AMD Unveils M1300X AI Chip to Challenge Nvidia’s Dominance
Advanced Micro Devices (AMD) disclosed new information about an artificial intelligence (AI) chip that could challenge market leader Nvidia on June 13.
The M1300X, AMD’s most advanced graphics processing unit (GPU) for artificial intelligence, will trickle out in the third quarter of 2023, with bulk production commencing in the fourth.
AMD’s announcement represents the most significant challenge to Nvidia, which presently controls over 80% of the market for AI chips.
GPUs are the processors that companies like OpenAI use to develop cutting-edge AI applications like ChatGPT.

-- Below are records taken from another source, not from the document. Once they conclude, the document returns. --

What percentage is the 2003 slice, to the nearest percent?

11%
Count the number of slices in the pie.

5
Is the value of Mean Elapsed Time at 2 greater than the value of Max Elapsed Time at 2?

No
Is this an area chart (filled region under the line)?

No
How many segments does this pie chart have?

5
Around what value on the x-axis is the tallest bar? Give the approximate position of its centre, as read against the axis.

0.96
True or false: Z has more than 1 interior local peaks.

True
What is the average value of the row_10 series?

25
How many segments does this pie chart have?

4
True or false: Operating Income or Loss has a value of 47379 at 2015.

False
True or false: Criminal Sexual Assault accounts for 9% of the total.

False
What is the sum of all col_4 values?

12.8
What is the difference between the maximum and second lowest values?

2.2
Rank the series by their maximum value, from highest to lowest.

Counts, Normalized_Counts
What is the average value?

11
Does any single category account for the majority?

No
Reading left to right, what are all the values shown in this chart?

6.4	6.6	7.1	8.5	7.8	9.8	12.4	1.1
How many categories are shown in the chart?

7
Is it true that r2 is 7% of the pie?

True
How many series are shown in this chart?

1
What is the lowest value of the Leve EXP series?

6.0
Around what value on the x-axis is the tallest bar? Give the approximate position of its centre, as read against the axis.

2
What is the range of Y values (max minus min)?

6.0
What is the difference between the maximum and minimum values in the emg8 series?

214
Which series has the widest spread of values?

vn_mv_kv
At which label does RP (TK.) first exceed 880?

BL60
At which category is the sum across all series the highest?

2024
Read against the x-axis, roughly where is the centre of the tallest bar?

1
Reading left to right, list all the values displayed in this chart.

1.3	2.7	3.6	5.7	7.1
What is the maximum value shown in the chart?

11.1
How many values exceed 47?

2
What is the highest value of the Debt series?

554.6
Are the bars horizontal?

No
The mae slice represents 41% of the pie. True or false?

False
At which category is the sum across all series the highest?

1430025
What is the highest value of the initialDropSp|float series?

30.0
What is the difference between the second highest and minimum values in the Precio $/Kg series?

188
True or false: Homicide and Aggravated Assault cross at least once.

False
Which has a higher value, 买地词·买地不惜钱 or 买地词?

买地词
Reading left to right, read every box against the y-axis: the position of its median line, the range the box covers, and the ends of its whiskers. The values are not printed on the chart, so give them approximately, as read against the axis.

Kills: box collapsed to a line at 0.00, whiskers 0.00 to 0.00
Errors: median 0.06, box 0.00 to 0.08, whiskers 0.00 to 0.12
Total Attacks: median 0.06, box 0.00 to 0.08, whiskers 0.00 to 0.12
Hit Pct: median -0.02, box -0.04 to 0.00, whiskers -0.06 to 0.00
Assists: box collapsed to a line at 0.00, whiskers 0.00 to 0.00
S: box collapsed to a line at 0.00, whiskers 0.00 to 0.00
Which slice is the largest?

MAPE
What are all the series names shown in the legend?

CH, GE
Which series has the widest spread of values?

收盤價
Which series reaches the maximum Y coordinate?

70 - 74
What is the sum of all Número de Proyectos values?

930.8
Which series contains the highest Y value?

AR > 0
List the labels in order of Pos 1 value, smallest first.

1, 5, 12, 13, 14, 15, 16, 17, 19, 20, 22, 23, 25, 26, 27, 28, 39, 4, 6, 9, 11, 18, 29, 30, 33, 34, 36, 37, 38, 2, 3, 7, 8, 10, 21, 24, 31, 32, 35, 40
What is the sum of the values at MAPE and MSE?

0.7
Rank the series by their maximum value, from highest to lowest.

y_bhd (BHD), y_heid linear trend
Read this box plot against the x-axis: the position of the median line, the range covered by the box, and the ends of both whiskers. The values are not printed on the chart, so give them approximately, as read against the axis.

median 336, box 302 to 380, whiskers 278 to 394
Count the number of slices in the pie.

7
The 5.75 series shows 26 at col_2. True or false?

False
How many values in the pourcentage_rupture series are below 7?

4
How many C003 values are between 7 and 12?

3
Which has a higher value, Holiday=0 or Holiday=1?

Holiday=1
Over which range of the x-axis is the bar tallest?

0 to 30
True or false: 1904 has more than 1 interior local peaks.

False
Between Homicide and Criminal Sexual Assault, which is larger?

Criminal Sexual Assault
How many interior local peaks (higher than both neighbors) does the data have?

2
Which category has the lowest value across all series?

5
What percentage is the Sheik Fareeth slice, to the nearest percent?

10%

They have parallel processing capabilities and are optimized for managing large amounts of data concurrently, making them well-suited for tasks requiring rapid and efficient graphic processing.
AMD declared that its most recent MI300X processor and CDNA architecture were designed to meet the requirements of significant languages and advanced AI models.
The M1300X accommodates even larger AI models than other processors, such as Nvidia’s H100 chip, which supports a maximum of 120 GB of memory.
AMD’s infinity architecture technology integrates eight M1300X accelerators into a single system, mirroring Nvidia and Google’s implementation of eight or more GPUs for artificial intelligence applications.
During a presentation to investors and analysts in San Francisco, Lisa Su, CEO of AMD, highlighted AI as the company’s “most significant and strategically important long-term growth opportunity.”
“We think about the data center AI accelerator [market] growing from something like $30 billion this year, at over 50% compound annual growth rate, to over $150 billion in 2027.“
If developers and server manufacturers employ AMD’s “accelerator” AI chips as alternatives to Nvidia’s products, the chipmaker could access a substantial untapped market.
AMD, renowned for its conventional computer processors, stands to gain from the prospective demand shift.
Although AMD did not disclose specific pricing information, this move could put downward price pressure on Nvidia’s GPUs, such as the H100, which can cost as much as $30,000 or more.
Reduced GPU costs can potentially reduce the entire cost of operating resource-intensive generative AI programs.